The Institute of Medicine gave us a definition of Quality as noted below.

In some ways this is a helpful way to think about what quality health care should mean, particularly from the perspective of a patient. Who would not want their care to be all of these things? And why would health systems not strive to achieve all of these things for those that they care for?
Yet, in this conceptual model, you can see that safety is a subordinate element to quality. Further, this model suggest that you can have all of the elements that make up quality at the same time. This model suggests that health systems can have it all and if you are not successful, it’s hard not to feel that there is something wrong with you since a bunch of brilliant people came together to come up with this model. Those smart folks certainly seemed to think you should be able to do all of these things successfully!
I don’t mean to be a naysayer, but I don’t think you can have it all. Even great systems with plenty of funds might struggle to achieve all of these things. With this in mind, I prefer a different way of thinking about quality and safety.

In the above model you can see that Safety and Quality are now co-equal elements with the other elements seen as a continuum between the two key areas of quality and safety. So now what is the definition of quality versus safety?

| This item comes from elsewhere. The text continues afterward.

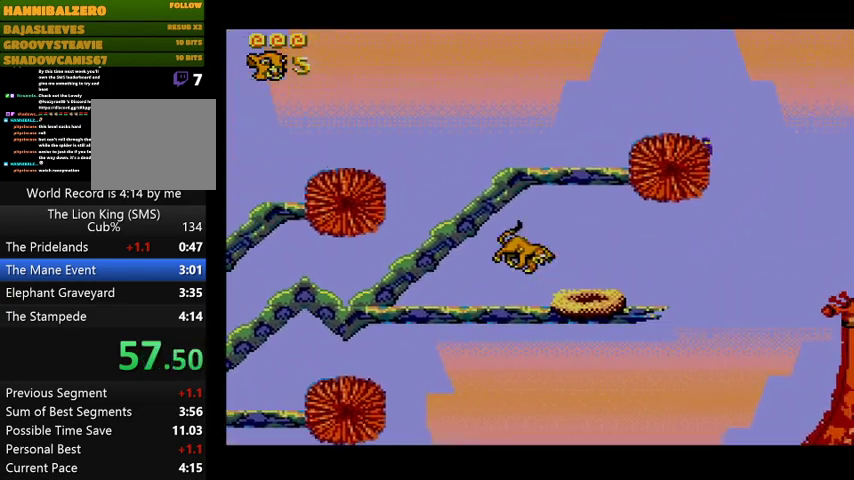
{"buttons": ["CROSS", "DPAD_RIGHT"], "events": [[133, "DPAD_RIGHT", "down"], [167, "DPAD_RIGHT", "up"], [400, "DPAD_RIGHT", "down"], [500, "CROSS", "down"]]}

I believe safety is all the things that should never happen to a patient, while quality is all the things that should happen to a patient. What does this really mean? Well, a patient should never have an operation on the wrong part of the body (this is a safety issue). On the other side of the continuum, a patient should always get the medication they need at the time they need it. Put another way, when a safety problem manifests (a facility cuts off the wrong leg) someone may well lose their job because everyone looking at the error (including the average person on the street) is appalled and feels like such thing should never occur. If your facility quality isn’t that great, you might eventually lose your job, but it will take some time (because who doesn’t except crappy food in a hospital?).
In the above model, the other elements such as timely care, effective care, etc are a continuum between safety and quality. This model better shows the tension that can exist between the various elements and it can also suggest how problems can develop along the spectrum. As an example, efficient can be in tension with patient centered care if the patient feels rushed. This model reminds us that a focus on efficient care, if done by cuts and demands for harder work rather than improvements in the actual work, might gain in quality for a time but might ultimately cut so many important things that a sudden unexpected catastrophe occurs. In hindsight it may become clear what happened, but without the focus on the various tensions that this model helps people consider it can be very hard to anticipate the ways things might go wrong.
I think it is important to consider a few things with this model. First, safety and quality are like two sides of a coin. Each face is distinct, but where the middle of the coin changes from one face to the other isn’t clear. This is true of the middle of this model. Where the continuum of safety changes more toward quality isn’t clear. Further, it is important to consider that the patients want it all. They want us to try very hard to give them both a safe environment as well as high quality care.
A last point. I have often been challenged in this model in that how is it possible to ever have a quality experience that isn’t safe. Consider this scenario. A patient comes to the Emergency Department and is diagnosed with a significant pneumonia. Their wait was short, the nurses attentive and they are admitted into a nice room with a nice warm meal arriving shortly after arrival. Yet, the system has ignored a problem with the bar scanning system that helps track medication administration. Nurses have complained about this vulnerability but it really hasn’t seemed to cause problems so the hospital, concerned with costs, has not addressed this issue. It turns out there was an error in how the medication was ordered and the patient gets too much causing an injury to their kidney. A properly functioning bar scanning system would have helped prevent this adverse event. The patient was in a system that had a safety problem but they thought the quality was just fine.